-------- Extracted data --------

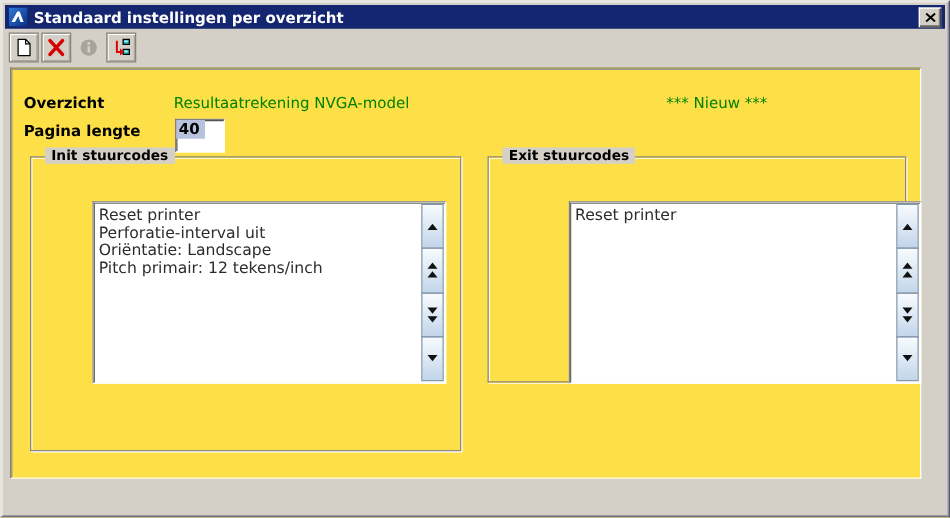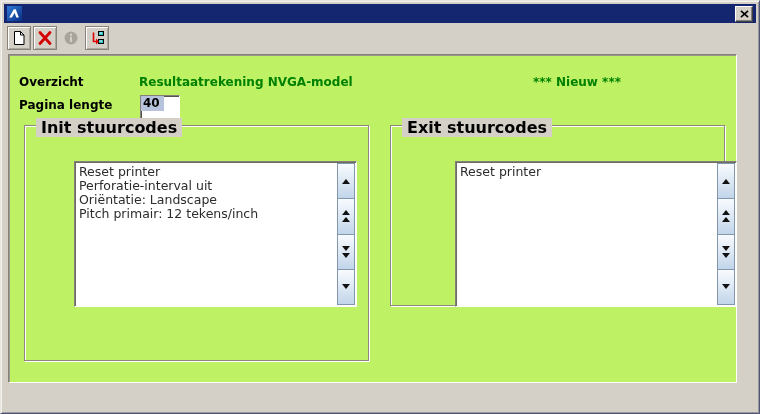"Standaard instellingen per overzicht" span.title { html: none -> <span>Standaard instellingen per overzicht</span> }
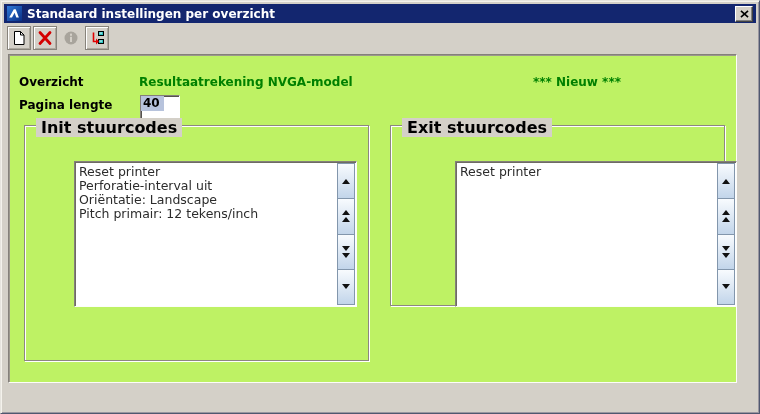"Overzicht" .panel { background: #bef264 -> #fde047 }
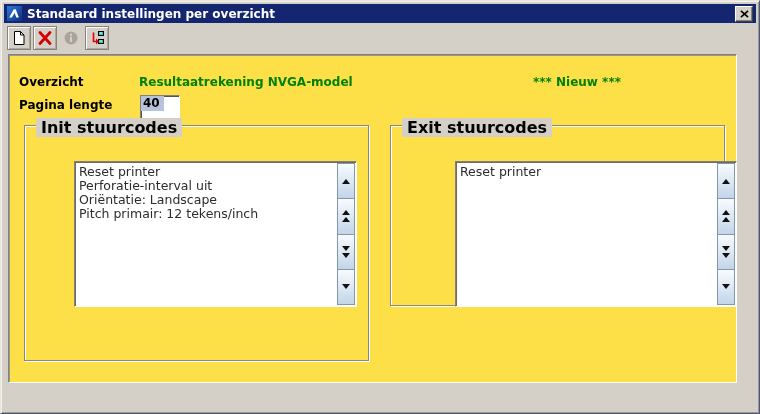"Resultaatrekening NVGA-model" .green { font-weight: bold -> normal }
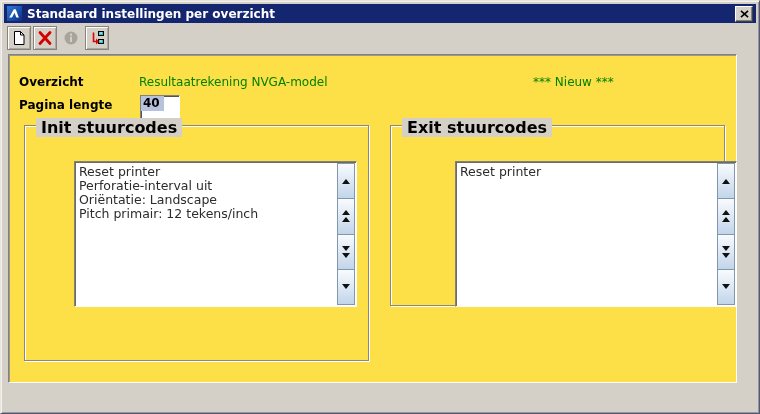"Init stuurcodes" .gb-title { font-size: 16px -> 11px }
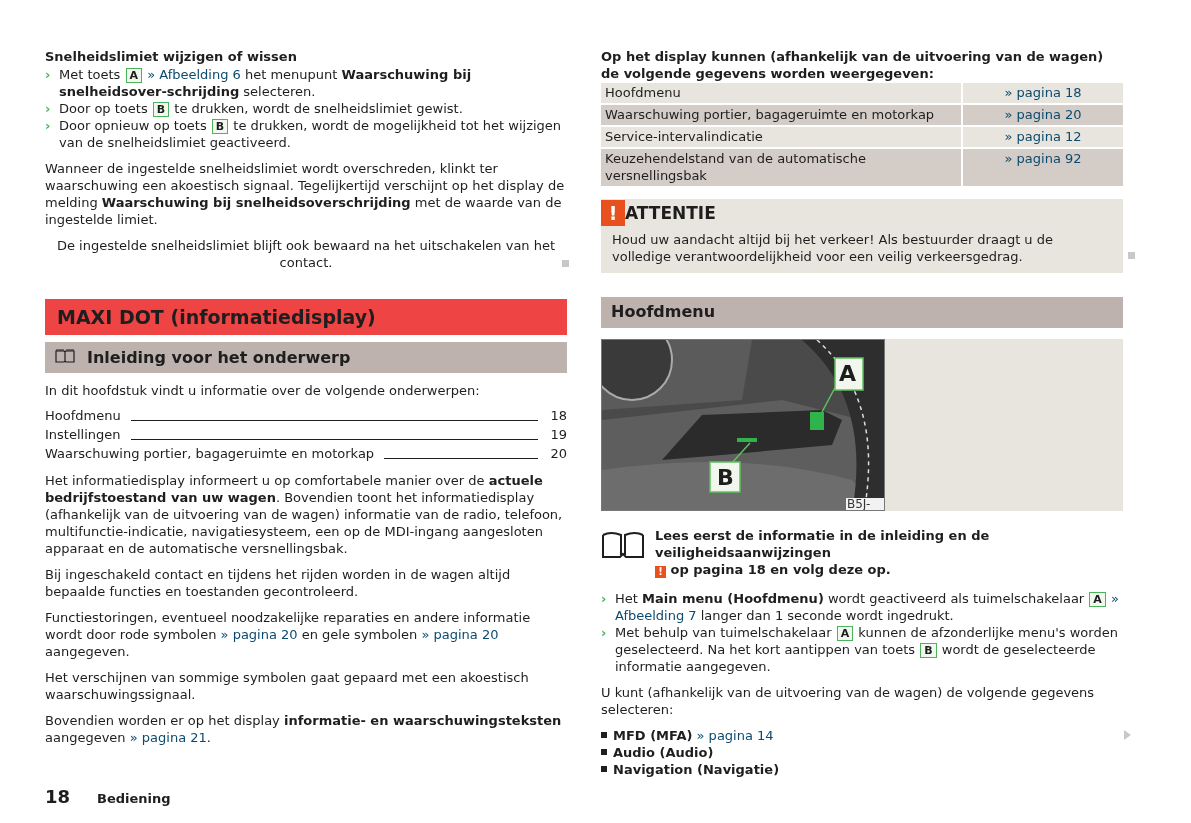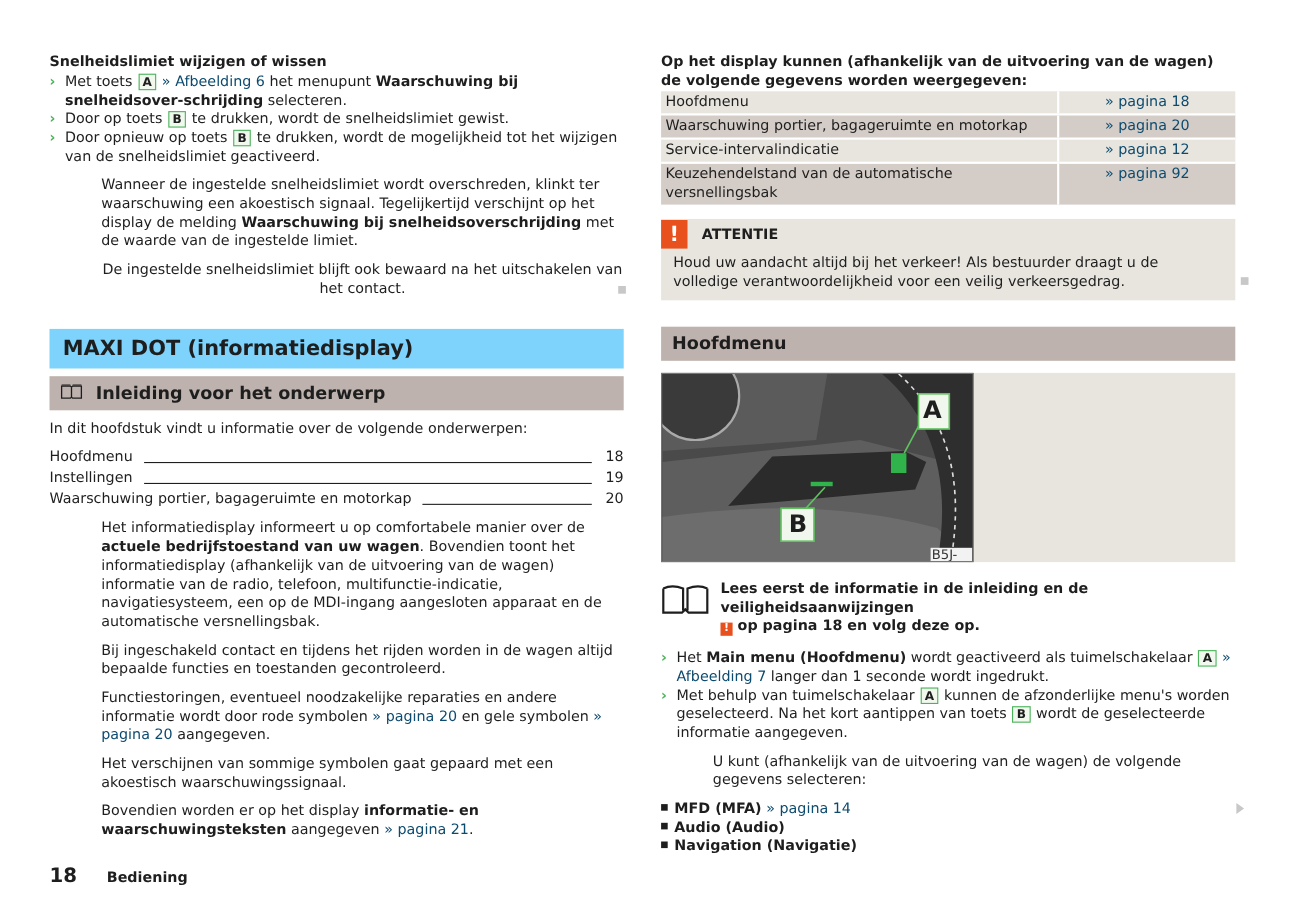"Wanneer de ingestelde snelheidslimiet" .para { margin-left: 47px -> none }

--------

• [Task brief] Print the data exactly as written, dropping any images it holds.

• [Task solution]
"Standaard instellingen per overzicht" span.title { html: none -> <span>Standaard instellingen per overzicht</span> }
"Overzicht" .panel { background: #bef264 -> #fde047 }
"Resultaatrekening NVGA-model" .green { font-weight: bold -> normal }
"Init stuurcodes" .gb-title { font-size: 16px -> 11px }
"Wanneer de ingestelde snelheidslimiet" .para { margin-left: 47px -> none }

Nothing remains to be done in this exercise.